Not all of the claims survived dismissal. Complaints against a handful of defendants were dismissed as factually insufficient. Claims against certain U.S. subsidiaries of foreign manufacturers were also dismissed, without prejudice, for a failure to allege that the subsidiaries actually joined the conspiracy. The court found that these entities “were sued because they belong to an alleged family of conspirators rather than on the basis of specific allegations against them individually.”
The court dismissed nationwide class claims, under the Cartwright Act and the California Unfair Competition Law, from the IPP complaint because of the potential for a conflict with the laws of other states should the court apply California law to a nationwide class.
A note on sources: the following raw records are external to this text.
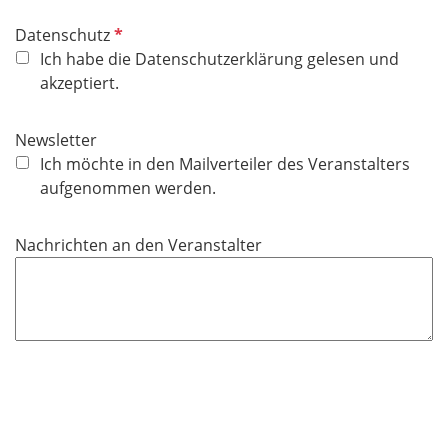
P
Datenschutz
f
Ich habe die Datenschutzerklärung gelesen und
l
akzeptiert.
i
c
Newsletter
h
Ich möchte in den Mailverteiler des Veranstalters
t
aufgenommen werden.
f
e
Nachrichten an den Veranstalter
l
d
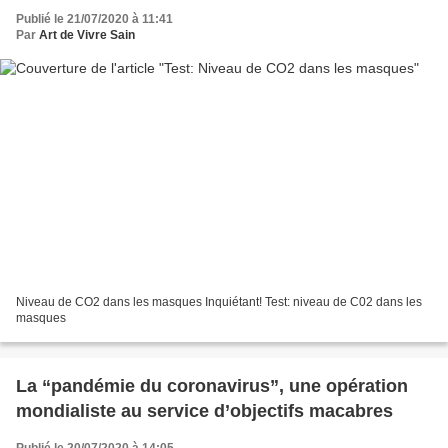
Publié le 21/07/2020 à 11:41
Par
Art de Vivre Sain
Niveau de CO2 dans les masques Inquiétant! Test: niveau de C02 dans les
masques
La “pandémie du coronavirus”, une opération
mondialiste au service d’objectifs macabres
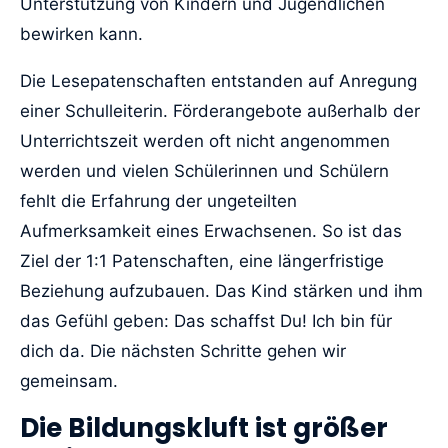
Unterstützung von Kindern und Jugendlichen
bewirken kann.
Die Lesepatenschaften entstanden auf Anregung
einer Schulleiterin. Förderangebote außerhalb der
Unterrichtszeit werden oft nicht angenommen
werden und vielen Schülerinnen und Schülern
fehlt die Erfahrung der ungeteilten
Aufmerksamkeit eines Erwachsenen. So ist das
Ziel der 1:1 Patenschaften, eine längerfristige
Beziehung aufzubauen. Das Kind stärken und ihm
das Gefühl geben: Das schaffst Du! Ich bin für
dich da. Die nächsten Schritte gehen wir
gemeinsam.
Die Bildungskluft ist größer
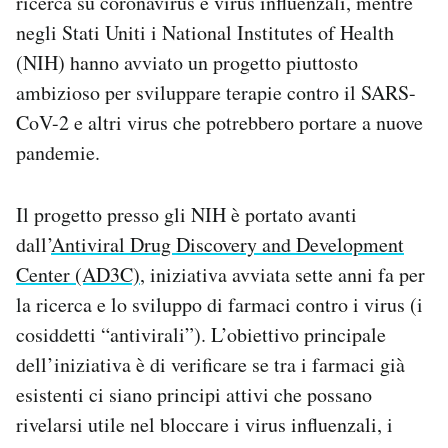
ricerca su coronavirus e virus influenzali, mentre
negli Stati Uniti i National Institutes of Health
(NIH) hanno avviato un progetto piuttosto
ambizioso per sviluppare terapie contro il SARS-
CoV-2 e altri virus che potrebbero portare a nuove
pandemie.
Il progetto presso gli NIH è portato avanti
dall’
Antiviral Drug Discovery and Development
Center (AD3C)
, iniziativa avviata sette anni fa per
la ricerca e lo sviluppo di farmaci contro i virus (i
cosiddetti “antivirali”). L’obiettivo principale
dell’iniziativa è di verificare se tra i farmaci già
esistenti ci siano principi attivi che possano
rivelarsi utile nel bloccare i virus influenzali, i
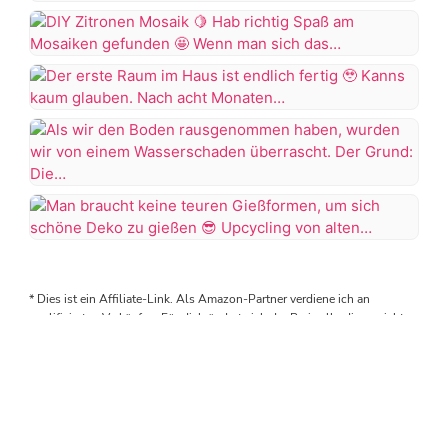
2024
Von
abgeschlossen,
als
der
aber
wir
Küche
wie
DIY
endlich
zum
es
Zitronen
unsere
Wohnzimmer
aussieht
Mosaik
Terrasse
Der
muss
in
erste
Kann
die
Hab
Angriff
Raum
euch
Wanne
richtig
genommen
im
endlich
wieder
Als
Spaß
haben
Haus
den
rausgerissen
wir
am
ist
zweiten
werden
den
Mosaiken
#terrassengestaltung
Man
endlich
fertigen
Boden
gefunden
#terrasse
braucht
fertig
Raum
es
rausgenommen
#terrasseinspiration
keine
zeigen.
tropft…
* Dies ist ein Affiliate-Link. Als Amazon-Partner verdiene ich an
haben,
Wenn
teuren
Kanns
Die
qualifizierten Verkäufen. Für dich ändert sich der Preis allerdings nicht,
wurden
man
Gießformen,
sodass du keine Nachteile hast und mich zeitgleich unterstützt.
kaum
Küche
wir
sich
um
glauben.
kommt
von
das
sich
Nach
auf
einem
Glas
schöne
acht
eine
Wasserschaden
selbst
Deko
Monaten
andere…
überrascht.
zuschneidet,
© Copyright 2026
Scandify Your Life
. Alle Rechte
zu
The court also dismissed allegations of unjust enrichment from the IPP complaint, on the grounds that unjust enrichment under California law is a remedy, not an independent cause of action.
In addition to this lawsuit, as both the IPP and the DPP complaints referenced, there are currently multiple government antitrust investigations in the United States and abroad into potentially anticompetitive practices in the capacitor industry. Although the court made clear in its order that “the government investigations alleged by plaintiffs carry no weight” in the motion to dismiss analysis, evidence gathered as part of those investigations may come to light in the event that an amnesty applicant with DOJ seeks to cooperate with class action plaintiffs to avoid treble damages under ACPERA.